Document Databases and NoSQL - dummies

Document Databases and NoSQL

By Adam Fowler

Document databases are sometimes called aggregate databases because they tend to hold documents that combine information in a single logical unit — an aggregate. You might have a document that includes a TV episode, series, channel, brand, and scheduling and availability information, which is the total set of result data you expect to see when you search an online TV catch‐up service.

Retrieving all information from a single document is easier with a database (no complex joins as in an RDBMS) and is more logical for applications (less complex code).

The world is awash with documents. Documents are important as they are generally created for a high‐value purpose. Unfortunately many of them are tax documents and bills, but that’s totally out of your control. You’re just helping organizations manage the things!

Loosely, a document is any unstructured or tree‐structured piece of information. It could be a recipe (for cheesecake, obviously), financial services trade, PowerPoint file, PDF, plain text, or JSON or XML document.
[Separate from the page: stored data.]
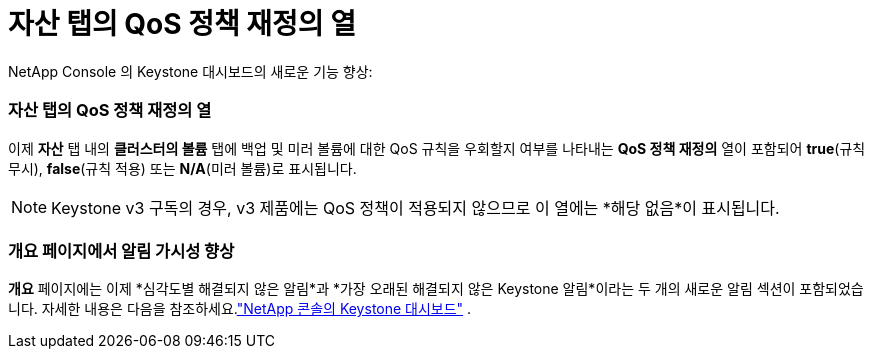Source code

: = 자산 탭의 QoS 정책 재정의 열
:allow-uri-read: 


NetApp Console 의 Keystone 대시보드의 새로운 기능 향상:



=== 자산 탭의 QoS 정책 재정의 열

이제 *자산* 탭 내의 *클러스터의 볼륨* 탭에 백업 및 미러 볼륨에 대한 QoS 규칙을 우회할지 여부를 나타내는 *QoS 정책 재정의* 열이 포함되어 *true*(규칙 무시), *false*(규칙 적용) 또는 *N/A*(미러 볼륨)로 표시됩니다.


NOTE: Keystone v3 구독의 경우, v3 제품에는 QoS 정책이 적용되지 않으므로 이 열에는 *해당 없음*이 표시됩니다.



=== 개요 페이지에서 알림 가시성 향상

*개요* 페이지에는 이제 *심각도별 해결되지 않은 알림*과 *가장 오래된 해결되지 않은 Keystone 알림*이라는 두 개의 새로운 알림 섹션이 포함되었습니다. 자세한 내용은 다음을 참조하세요.link:https://docs.netapp.com/us-en/keystone-staas/integrations/keystone-console.html["NetApp 콘솔의 Keystone 대시보드"] .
Although an online store’s orders and the related delivery and payment addresses and order items can be thought of as a tree structure, you may instead want to use a column store for these. This is because the data structures are known up front, and it’s likely they won’t vary and that you’ll want to do column operations over them. Most of the time, a column store is a better fit for this data.

Some NoSQL databases provide the best of both worlds — poly‐structured document storage and fast field (column) operations.
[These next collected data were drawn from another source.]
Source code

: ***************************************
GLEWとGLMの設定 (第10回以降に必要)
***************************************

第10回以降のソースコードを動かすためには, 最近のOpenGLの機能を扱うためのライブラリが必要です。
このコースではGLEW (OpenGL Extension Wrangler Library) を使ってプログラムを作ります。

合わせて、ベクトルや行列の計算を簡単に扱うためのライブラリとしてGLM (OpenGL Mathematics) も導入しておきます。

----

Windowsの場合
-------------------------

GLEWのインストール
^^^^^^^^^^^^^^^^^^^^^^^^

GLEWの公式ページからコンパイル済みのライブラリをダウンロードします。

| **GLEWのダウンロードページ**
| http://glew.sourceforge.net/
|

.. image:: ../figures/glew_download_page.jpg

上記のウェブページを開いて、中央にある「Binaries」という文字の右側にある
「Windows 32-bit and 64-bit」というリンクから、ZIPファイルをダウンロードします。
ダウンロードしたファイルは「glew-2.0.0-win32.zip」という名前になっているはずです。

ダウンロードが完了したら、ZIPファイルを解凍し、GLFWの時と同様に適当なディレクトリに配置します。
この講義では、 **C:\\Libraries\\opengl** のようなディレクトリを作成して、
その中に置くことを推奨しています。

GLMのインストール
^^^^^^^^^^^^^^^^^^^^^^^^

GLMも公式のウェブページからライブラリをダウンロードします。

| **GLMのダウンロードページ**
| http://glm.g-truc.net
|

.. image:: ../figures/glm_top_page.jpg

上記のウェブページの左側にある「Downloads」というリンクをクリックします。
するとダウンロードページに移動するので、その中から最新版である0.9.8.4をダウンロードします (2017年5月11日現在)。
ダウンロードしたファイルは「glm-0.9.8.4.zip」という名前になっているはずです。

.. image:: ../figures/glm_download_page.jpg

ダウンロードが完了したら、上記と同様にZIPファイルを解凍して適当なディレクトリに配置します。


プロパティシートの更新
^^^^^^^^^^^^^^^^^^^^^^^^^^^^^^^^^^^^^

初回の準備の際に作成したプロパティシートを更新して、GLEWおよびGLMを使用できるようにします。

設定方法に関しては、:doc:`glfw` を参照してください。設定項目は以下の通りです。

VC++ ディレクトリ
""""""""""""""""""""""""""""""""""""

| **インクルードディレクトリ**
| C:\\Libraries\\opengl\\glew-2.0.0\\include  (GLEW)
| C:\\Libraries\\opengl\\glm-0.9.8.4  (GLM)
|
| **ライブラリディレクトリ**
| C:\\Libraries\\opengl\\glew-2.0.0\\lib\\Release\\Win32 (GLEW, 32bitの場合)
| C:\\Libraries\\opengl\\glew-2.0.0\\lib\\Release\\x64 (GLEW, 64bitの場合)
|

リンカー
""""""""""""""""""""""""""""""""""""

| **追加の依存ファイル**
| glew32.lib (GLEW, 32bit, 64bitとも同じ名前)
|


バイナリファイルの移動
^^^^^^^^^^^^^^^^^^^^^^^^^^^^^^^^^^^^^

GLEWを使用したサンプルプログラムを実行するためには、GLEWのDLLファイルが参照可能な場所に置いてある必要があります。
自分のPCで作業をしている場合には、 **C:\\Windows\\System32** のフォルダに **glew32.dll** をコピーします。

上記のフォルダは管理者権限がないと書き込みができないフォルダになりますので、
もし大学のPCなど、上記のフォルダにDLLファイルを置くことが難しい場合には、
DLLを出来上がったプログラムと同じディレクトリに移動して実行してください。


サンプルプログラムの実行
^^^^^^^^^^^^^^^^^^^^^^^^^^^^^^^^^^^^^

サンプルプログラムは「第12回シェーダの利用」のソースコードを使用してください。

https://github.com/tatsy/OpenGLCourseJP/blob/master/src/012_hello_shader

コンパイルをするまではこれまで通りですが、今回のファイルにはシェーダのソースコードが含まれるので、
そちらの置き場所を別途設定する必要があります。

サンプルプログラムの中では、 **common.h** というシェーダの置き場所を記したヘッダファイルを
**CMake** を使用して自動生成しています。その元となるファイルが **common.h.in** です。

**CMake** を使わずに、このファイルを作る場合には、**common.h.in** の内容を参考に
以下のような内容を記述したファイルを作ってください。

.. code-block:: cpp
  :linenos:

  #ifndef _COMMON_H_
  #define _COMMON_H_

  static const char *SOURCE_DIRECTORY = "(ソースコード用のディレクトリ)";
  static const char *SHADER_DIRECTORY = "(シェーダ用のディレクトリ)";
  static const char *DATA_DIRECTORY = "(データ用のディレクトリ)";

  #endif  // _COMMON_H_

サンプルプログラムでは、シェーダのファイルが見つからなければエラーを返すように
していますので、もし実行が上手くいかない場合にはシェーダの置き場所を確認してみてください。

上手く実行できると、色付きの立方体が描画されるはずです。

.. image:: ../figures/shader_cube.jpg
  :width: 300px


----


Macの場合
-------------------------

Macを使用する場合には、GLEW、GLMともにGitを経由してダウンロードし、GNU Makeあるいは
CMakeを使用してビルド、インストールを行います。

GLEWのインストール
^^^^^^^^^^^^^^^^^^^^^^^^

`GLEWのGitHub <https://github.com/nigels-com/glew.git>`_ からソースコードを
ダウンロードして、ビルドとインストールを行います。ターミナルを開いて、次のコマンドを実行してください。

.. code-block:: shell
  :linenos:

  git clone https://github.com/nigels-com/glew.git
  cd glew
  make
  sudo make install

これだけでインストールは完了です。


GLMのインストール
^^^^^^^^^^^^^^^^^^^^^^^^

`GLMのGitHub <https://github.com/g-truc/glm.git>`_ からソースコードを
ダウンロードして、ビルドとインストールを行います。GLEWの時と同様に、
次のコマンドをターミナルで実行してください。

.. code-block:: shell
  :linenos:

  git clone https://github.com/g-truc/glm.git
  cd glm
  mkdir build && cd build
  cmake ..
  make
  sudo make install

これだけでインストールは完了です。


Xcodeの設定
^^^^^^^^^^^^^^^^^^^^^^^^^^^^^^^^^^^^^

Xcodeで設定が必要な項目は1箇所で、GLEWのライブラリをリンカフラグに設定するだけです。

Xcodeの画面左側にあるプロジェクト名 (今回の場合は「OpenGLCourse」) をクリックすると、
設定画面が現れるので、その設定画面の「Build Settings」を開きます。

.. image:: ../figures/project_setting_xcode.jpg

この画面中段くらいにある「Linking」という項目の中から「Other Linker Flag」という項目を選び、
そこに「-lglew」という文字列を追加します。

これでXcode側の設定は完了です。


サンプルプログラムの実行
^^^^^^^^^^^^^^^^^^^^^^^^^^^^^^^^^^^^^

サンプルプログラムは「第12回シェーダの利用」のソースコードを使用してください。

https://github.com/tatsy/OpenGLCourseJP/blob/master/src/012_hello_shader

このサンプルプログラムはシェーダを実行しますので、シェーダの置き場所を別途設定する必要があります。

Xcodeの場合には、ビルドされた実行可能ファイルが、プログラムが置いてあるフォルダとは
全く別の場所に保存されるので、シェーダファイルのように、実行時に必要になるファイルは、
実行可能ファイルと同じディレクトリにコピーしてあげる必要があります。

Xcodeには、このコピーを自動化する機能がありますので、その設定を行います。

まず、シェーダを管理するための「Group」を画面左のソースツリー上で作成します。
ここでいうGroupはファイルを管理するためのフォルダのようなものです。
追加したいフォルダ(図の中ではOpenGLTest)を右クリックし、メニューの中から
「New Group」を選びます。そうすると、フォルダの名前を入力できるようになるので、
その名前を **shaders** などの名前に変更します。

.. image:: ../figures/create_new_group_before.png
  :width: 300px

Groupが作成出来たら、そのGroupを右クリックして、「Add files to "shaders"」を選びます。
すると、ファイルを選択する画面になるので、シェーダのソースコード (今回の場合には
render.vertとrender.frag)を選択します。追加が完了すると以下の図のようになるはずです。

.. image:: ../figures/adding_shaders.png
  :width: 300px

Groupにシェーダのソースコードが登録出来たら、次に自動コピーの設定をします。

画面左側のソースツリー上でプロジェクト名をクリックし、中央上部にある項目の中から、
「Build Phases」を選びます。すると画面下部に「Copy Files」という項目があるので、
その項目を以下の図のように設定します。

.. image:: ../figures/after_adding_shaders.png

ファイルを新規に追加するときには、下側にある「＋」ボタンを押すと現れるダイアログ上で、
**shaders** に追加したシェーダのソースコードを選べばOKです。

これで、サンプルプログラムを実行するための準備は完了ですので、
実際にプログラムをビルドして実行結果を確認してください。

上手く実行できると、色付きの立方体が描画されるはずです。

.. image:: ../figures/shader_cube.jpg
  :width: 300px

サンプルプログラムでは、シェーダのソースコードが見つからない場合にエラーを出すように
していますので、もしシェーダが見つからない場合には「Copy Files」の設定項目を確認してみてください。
This makes a document database a bit of a catchall. Interestingly, because of its treelike nature, an effective document store is also capable of storing simpler data structures.

A table, for example, can be modeled as a very flat XML document — that is, one with only a single set of elements, and no sub‐element hierarchies. A set of triples (aka subgraph) can be stored within a single document, or across documents, too. The utility of doing so depends, of course, on the indexing and query mechanisms supported. There’s no point storing triples in documents if you can’t query them.